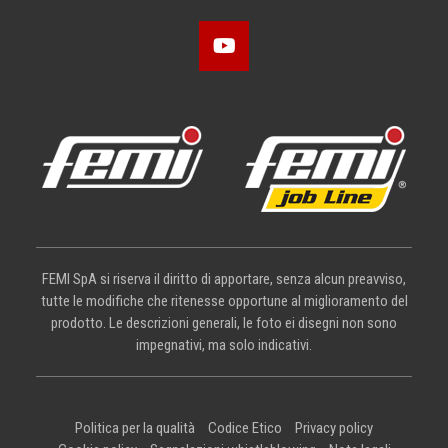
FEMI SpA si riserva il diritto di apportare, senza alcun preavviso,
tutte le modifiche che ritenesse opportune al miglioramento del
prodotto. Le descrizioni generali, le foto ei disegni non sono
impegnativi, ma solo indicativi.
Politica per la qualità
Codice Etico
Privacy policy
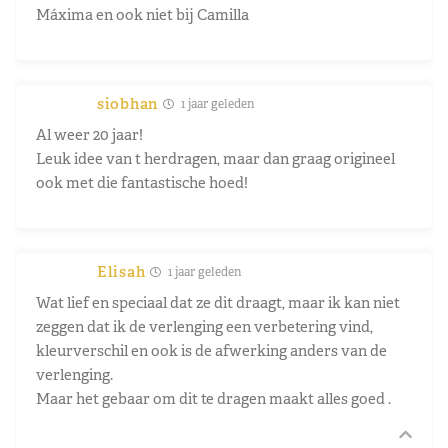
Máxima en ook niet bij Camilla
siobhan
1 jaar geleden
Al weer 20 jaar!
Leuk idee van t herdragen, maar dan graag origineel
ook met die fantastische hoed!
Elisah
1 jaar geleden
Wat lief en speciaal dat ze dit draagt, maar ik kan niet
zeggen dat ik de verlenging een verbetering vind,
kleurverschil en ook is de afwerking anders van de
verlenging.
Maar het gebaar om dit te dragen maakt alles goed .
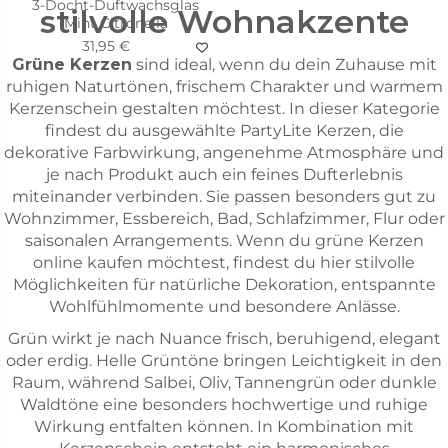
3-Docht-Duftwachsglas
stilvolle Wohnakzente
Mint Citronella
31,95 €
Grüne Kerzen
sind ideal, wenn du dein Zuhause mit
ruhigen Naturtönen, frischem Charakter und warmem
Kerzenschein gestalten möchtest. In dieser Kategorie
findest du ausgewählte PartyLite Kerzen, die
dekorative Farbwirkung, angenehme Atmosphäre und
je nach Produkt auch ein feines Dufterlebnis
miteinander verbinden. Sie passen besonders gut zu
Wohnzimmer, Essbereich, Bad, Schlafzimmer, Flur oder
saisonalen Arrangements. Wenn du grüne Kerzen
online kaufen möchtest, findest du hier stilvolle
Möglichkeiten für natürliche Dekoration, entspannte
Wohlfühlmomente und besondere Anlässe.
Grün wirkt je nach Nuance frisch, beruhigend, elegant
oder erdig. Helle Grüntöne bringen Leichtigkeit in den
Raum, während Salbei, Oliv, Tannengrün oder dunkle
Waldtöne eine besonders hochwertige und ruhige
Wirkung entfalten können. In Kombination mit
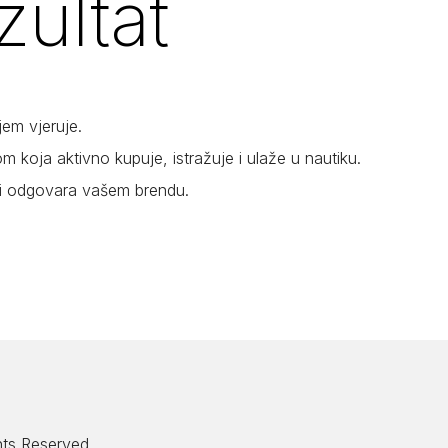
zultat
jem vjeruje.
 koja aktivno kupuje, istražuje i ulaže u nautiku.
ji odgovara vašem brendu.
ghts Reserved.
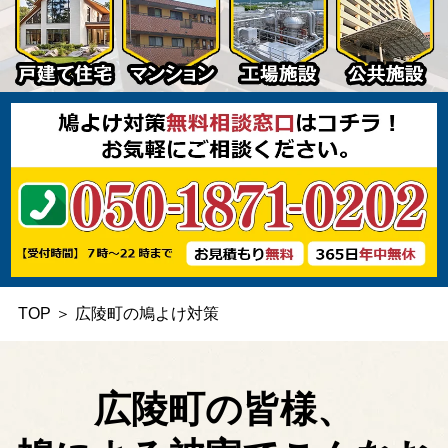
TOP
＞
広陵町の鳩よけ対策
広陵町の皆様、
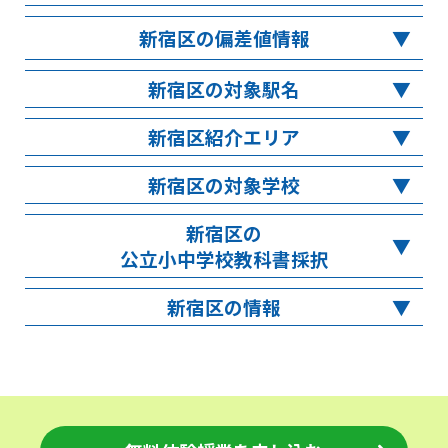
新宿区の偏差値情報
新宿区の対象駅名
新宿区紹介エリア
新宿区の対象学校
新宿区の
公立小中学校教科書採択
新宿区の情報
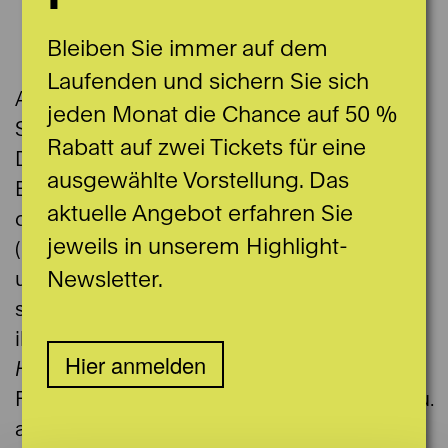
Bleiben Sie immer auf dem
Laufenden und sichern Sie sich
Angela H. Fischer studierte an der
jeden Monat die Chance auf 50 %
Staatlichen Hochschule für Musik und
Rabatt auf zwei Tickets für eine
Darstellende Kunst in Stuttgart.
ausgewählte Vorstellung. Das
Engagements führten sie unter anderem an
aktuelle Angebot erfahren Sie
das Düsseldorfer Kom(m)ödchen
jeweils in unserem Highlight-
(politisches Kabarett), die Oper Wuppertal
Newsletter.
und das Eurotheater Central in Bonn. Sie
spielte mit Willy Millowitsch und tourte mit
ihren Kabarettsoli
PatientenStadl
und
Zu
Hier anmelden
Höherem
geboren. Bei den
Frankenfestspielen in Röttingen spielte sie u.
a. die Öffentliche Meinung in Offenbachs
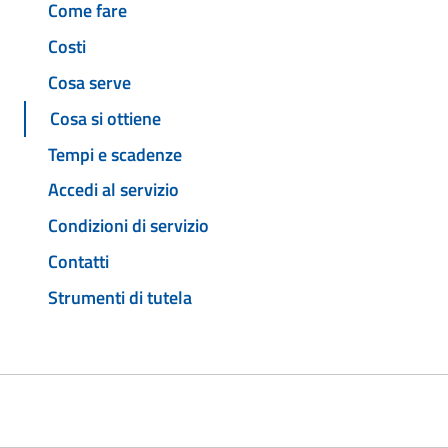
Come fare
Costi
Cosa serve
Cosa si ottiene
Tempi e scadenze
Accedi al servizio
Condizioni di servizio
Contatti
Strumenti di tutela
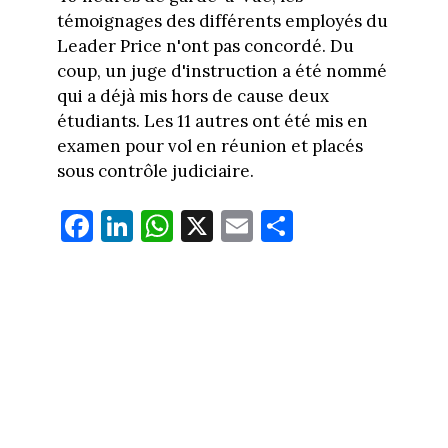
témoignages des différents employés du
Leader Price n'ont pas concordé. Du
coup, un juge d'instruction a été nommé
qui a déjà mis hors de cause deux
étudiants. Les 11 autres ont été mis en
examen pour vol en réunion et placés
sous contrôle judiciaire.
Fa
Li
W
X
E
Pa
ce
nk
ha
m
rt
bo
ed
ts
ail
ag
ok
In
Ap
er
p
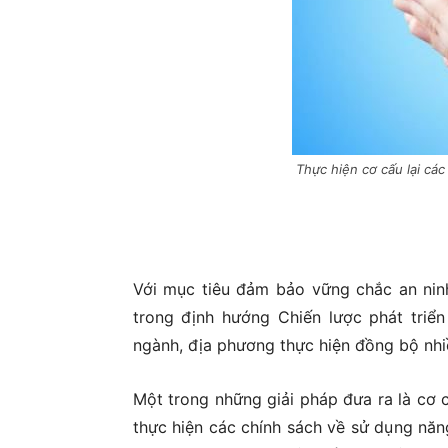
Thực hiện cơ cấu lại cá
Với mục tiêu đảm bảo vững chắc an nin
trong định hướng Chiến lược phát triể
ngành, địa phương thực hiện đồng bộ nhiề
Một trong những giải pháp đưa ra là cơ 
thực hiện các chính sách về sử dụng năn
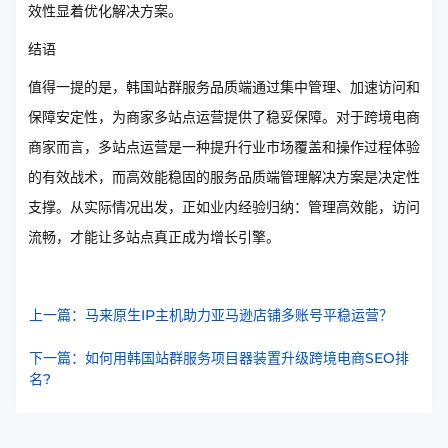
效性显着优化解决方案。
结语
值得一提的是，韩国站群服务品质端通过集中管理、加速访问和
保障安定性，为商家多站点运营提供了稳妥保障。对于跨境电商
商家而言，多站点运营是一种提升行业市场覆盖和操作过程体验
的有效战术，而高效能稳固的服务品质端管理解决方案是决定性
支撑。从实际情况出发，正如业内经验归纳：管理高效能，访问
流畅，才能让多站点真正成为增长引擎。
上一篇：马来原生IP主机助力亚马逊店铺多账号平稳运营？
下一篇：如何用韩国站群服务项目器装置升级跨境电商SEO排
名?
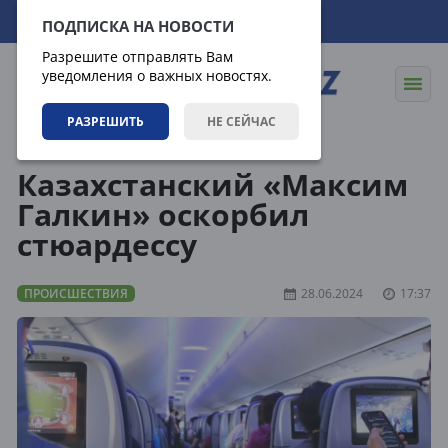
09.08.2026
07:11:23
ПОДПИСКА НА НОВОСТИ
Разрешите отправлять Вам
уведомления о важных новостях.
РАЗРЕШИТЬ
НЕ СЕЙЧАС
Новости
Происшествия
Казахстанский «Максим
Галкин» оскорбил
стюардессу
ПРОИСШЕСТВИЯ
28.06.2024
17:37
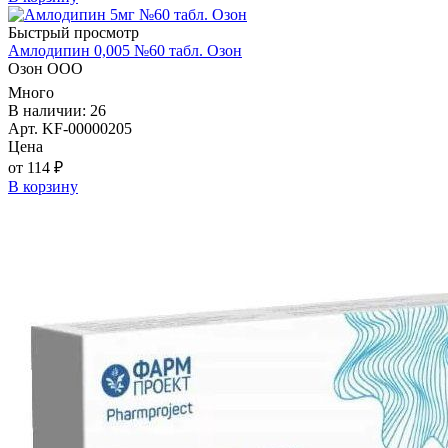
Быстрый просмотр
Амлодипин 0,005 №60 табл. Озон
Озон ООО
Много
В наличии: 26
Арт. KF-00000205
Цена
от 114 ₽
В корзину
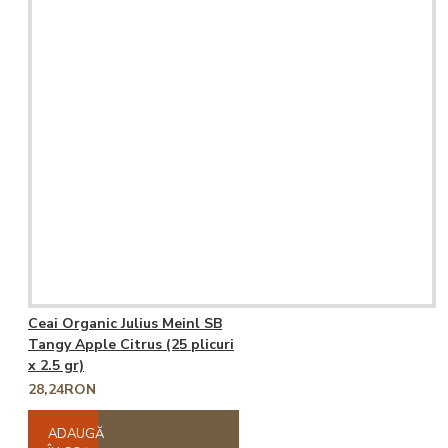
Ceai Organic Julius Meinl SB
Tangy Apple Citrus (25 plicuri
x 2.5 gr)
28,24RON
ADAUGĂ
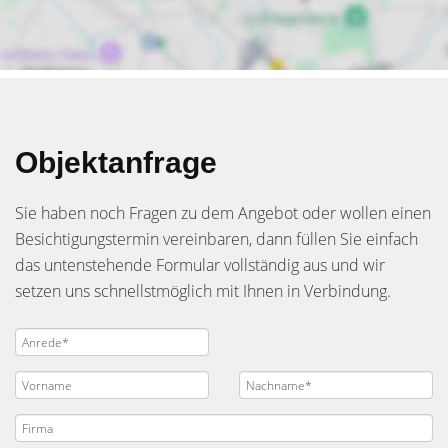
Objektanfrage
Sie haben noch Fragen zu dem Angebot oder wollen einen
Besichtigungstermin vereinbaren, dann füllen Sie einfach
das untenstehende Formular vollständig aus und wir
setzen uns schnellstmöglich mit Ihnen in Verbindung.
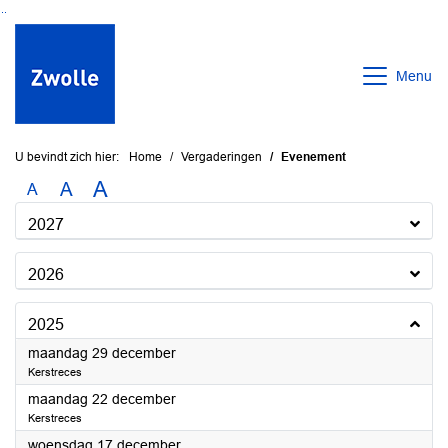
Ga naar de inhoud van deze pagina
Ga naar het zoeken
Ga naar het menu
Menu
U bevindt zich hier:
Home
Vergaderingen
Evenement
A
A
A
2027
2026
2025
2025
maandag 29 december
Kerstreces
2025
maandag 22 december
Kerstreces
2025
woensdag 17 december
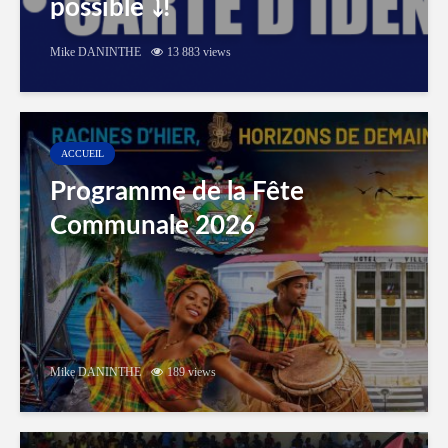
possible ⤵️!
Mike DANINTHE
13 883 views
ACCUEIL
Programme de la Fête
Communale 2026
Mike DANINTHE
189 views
━━━
▶ Task goal:
Whenever a picture appears, leave it out, and return every record exactly.

▶ Task solution:
FEMI SpA si riserva il diritto di apportare, senza alcun preavviso,
tutte le modifiche che ritenesse opportune al miglioramento del
prodotto. Le descrizioni generali, le foto ei disegni non sono
impegnativi, ma solo indicativi.
Politica per la qualità
Codice Etico
Privacy policy
Máxima en ook niet bij Camilla
siobhan
1 jaar geleden
Al weer 20 jaar!
Leuk idee van t herdragen, maar dan graag origineel
ook met die fantastische hoed!
Elisah
1 jaar geleden
Wat lief en speciaal dat ze dit draagt, maar ik kan niet
zeggen dat ik de verlenging een verbetering vind,
kleurverschil en ook is de afwerking anders van de
verlenging.
Maar het gebaar om dit te dragen maakt alles goed .
3-Docht-Duftwachsglas
stilvolle Wohnakzente
Mint Citronella
31,95 €
Grüne Kerzen
sind ideal, wenn du dein Zuhause mit
ruhigen Naturtönen, frischem Charakter und warmem
Kerzenschein gestalten möchtest. In dieser Kategorie
findest du ausgewählte PartyLite Kerzen, die
dekorative Farbwirkung, angenehme Atmosphäre und
je nach Produkt auch ein feines Dufterlebnis
miteinander verbinden. Sie passen besonders gut zu
Wohnzimmer, Essbereich, Bad, Schlafzimmer, Flur oder
saisonalen Arrangements. Wenn du grüne Kerzen
online kaufen möchtest, findest du hier stilvolle
Möglichkeiten für natürliche Dekoration, entspannte
Wohlfühlmomente und besondere Anlässe.
Grün wirkt je nach Nuance frisch, beruhigend, elegant
oder erdig. Helle Grüntöne bringen Leichtigkeit in den
Raum, während Salbei, Oliv, Tannengrün oder dunkle
Waldtöne eine besonders hochwertige und ruhige
Wirkung entfalten können. In Kombination mit
zultat
jem vjeruje.
 koja aktivno kupuje, istražuje i ulaže u nautiku.
ji odgovara vašem brendu.
ghts Reserved.
TOP
＞
広陵町の鳩よけ対策
広陵町の皆様、
新宿区の偏差値情報
新宿区の対象駅名
新宿区紹介エリア
新宿区の対象学校
新宿区の
公立小中学校教科書採択
新宿区の情報
Bleiben Sie immer auf dem
Laufenden und sichern Sie sich
Angela H. Fischer studierte an der
jeden Monat die Chance auf 50 %
Staatlichen Hochschule für Musik und
Rabatt auf zwei Tickets für eine
Darstellende Kunst in Stuttgart.
ausgewählte Vorstellung. Das
Engagements führten sie unter anderem an
aktuelle Angebot erfahren Sie
das Düsseldorfer Kom(m)ödchen
jeweils in unserem Highlight-
(politisches Kabarett), die Oper Wuppertal
Newsletter.
und das Eurotheater Central in Bonn. Sie
spielte mit Willy Millowitsch und tourte mit
ihren Kabarettsoli
PatientenStadl
und
Zu
Hier anmelden
Höherem
geboren. Bei den
Frankenfestspielen in Röttingen spielte sie u.
a. die Öffentliche Meinung in Offenbachs
Come fare
Costi
Cosa serve
Cosa si ottiene
Tempi e scadenze
Accedi al servizio
Condizioni di servizio
Contatti
Strumenti di tutela
témoignages des différents employés du
Leader Price n'ont pas concordé. Du
coup, un juge d'instruction a été nommé
qui a déjà mis hors de cause deux
étudiants. Les 11 autres ont été mis en
examen pour vol en réunion et placés
sous contrôle judiciaire.
Fa
Li
W
X
E
Pa
ce
nk
ha
m
rt
bo
ed
ts
ail
ag
ok
In
Ap
er
p
Thực hiện cơ cấu lại cá
Với mục tiêu đảm bảo vững chắc an nin
trong định hướng Chiến lược phát triể
ngành, địa phương thực hiện đồng bộ nhiề
Một trong những giải pháp đưa ra là cơ 
thực hiện các chính sách về sử dụng năn
效性显着优化解决方案。
结语
值得一提的是，韩国站群服务品质端通过集中管理、加速访问和
保障安定性，为商家多站点运营提供了稳妥保障。对于跨境电商
商家而言，多站点运营是一种提升行业市场覆盖和操作过程体验
的有效战术，而高效能稳固的服务品质端管理解决方案是决定性
支撑。从实际情况出发，正如业内经验归纳：管理高效能，访问
流畅，才能让多站点真正成为增长引擎。
上一篇：马来原生IP主机助力亚马逊店铺多账号平稳运营？
下一篇：如何用韩国站群服务项目器装置升级跨境电商SEO排
名?
09.08.2026
07:11:23
ПОДПИСКА НА НОВОСТИ
Разрешите отправлять Вам
уведомления о важных новостях.
РАЗРЕШИТЬ
НЕ СЕЙЧАС
Новости
Происшествия
Казахстанский «Максим
Галкин» оскорбил
стюардессу
ПРОИСШЕСТВИЯ
28.06.2024
17:37
Быстрый просмотр
Амлодипин 0,005 №60 табл. Озон
Озон ООО
Много
В наличии: 26
Арт. KF-00000205
Цена
от 114 ₽
В корзину
Ceai Organic Julius Meinl SB
Tangy Apple Citrus (25 plicuri
x 2.5 gr)
28,24RON
ADAUGĂ
Objektanfrage
Sie haben noch Fragen zu dem Angebot oder wollen einen
Besichtigungstermin vereinbaren, dann füllen Sie einfach
das untenstehende Formular vollständig aus und wir
setzen uns schnellstmöglich mit Ihnen in Verbindung.
Ga naar de inhoud van deze pagina
Ga naar het zoeken
Ga naar het menu
Menu
U bevindt zich hier:
Home
Vergaderingen
Evenement
A
A
A
2027
2026
2025
2025
maandag 29 december
Kerstreces
2025
maandag 22 december
Kerstreces
2025
woensdag 17 december
possible ⤵️!
Mike DANINTHE
13 883 views
ACCUEIL
Programme de la Fête
Communale 2026
Mike DANINTHE
189 views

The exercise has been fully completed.